:: REQUIRED WORK ::
Reproduce verbatim only the lines from the one containing "right shoulder: (100, 330)" through the last line below, both included.

[Bounding boxes with keypoints]
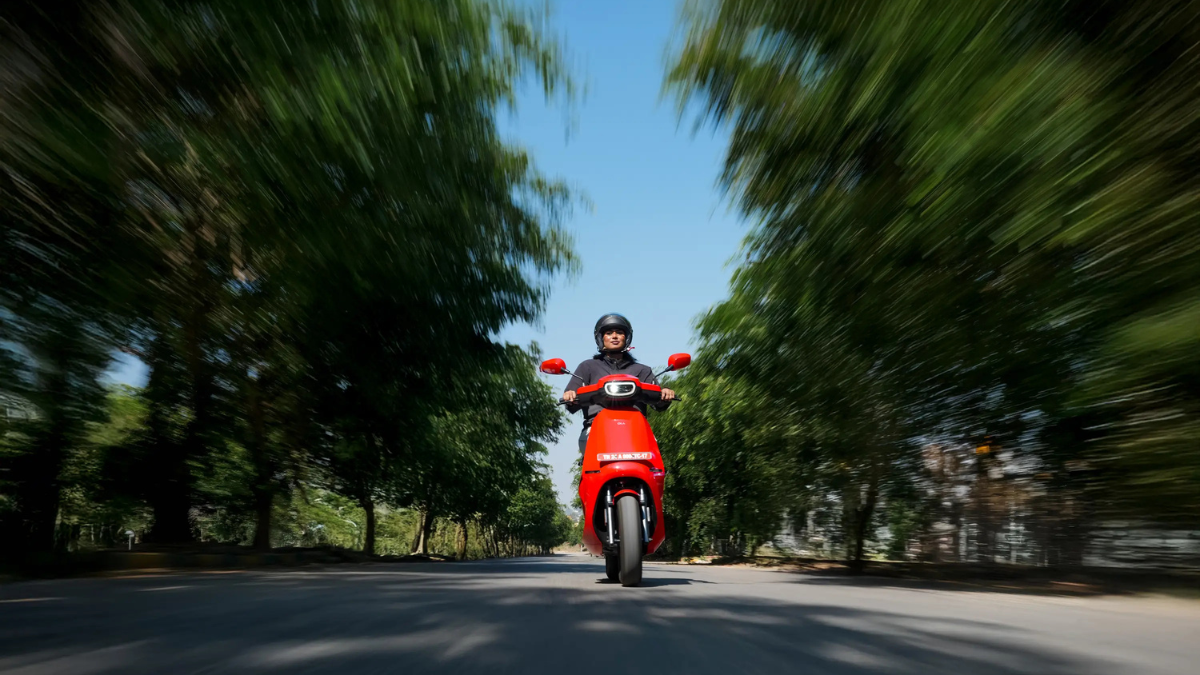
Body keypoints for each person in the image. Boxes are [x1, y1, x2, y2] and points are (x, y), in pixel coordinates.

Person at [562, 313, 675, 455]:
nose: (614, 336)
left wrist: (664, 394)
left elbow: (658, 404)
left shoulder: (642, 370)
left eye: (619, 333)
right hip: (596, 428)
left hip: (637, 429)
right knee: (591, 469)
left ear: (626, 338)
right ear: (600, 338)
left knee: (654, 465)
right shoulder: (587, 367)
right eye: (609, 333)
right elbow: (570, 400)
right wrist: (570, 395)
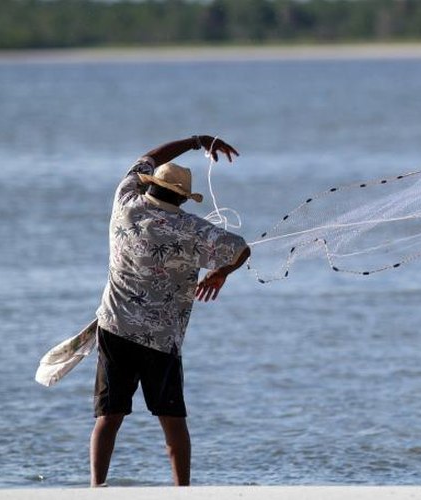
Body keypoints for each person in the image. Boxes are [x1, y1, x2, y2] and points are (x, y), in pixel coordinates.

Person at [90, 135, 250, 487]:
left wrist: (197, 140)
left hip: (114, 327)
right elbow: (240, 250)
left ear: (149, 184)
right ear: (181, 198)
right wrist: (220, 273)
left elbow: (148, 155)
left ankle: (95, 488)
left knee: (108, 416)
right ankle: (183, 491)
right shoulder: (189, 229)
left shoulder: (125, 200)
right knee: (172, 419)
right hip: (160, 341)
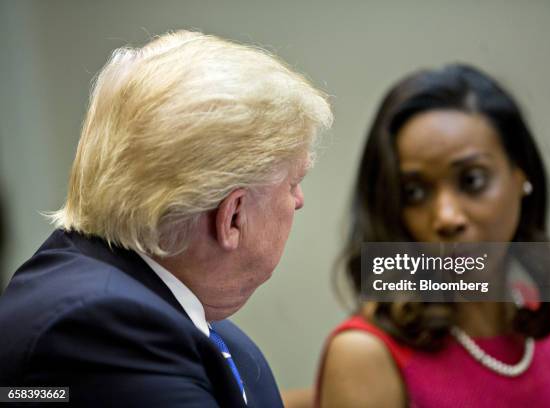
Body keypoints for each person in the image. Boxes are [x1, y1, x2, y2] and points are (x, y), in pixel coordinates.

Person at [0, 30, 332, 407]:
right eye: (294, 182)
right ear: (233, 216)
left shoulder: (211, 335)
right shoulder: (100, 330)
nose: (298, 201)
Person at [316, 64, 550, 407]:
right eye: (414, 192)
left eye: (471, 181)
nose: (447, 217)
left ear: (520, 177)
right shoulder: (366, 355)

:: RESPONSE AREA ::
right shoulder: (100, 330)
nose: (298, 201)
Person at [316, 64, 550, 407]:
right eye: (414, 192)
left eye: (471, 181)
nose: (447, 217)
left ear: (520, 177)
right shoulder: (366, 355)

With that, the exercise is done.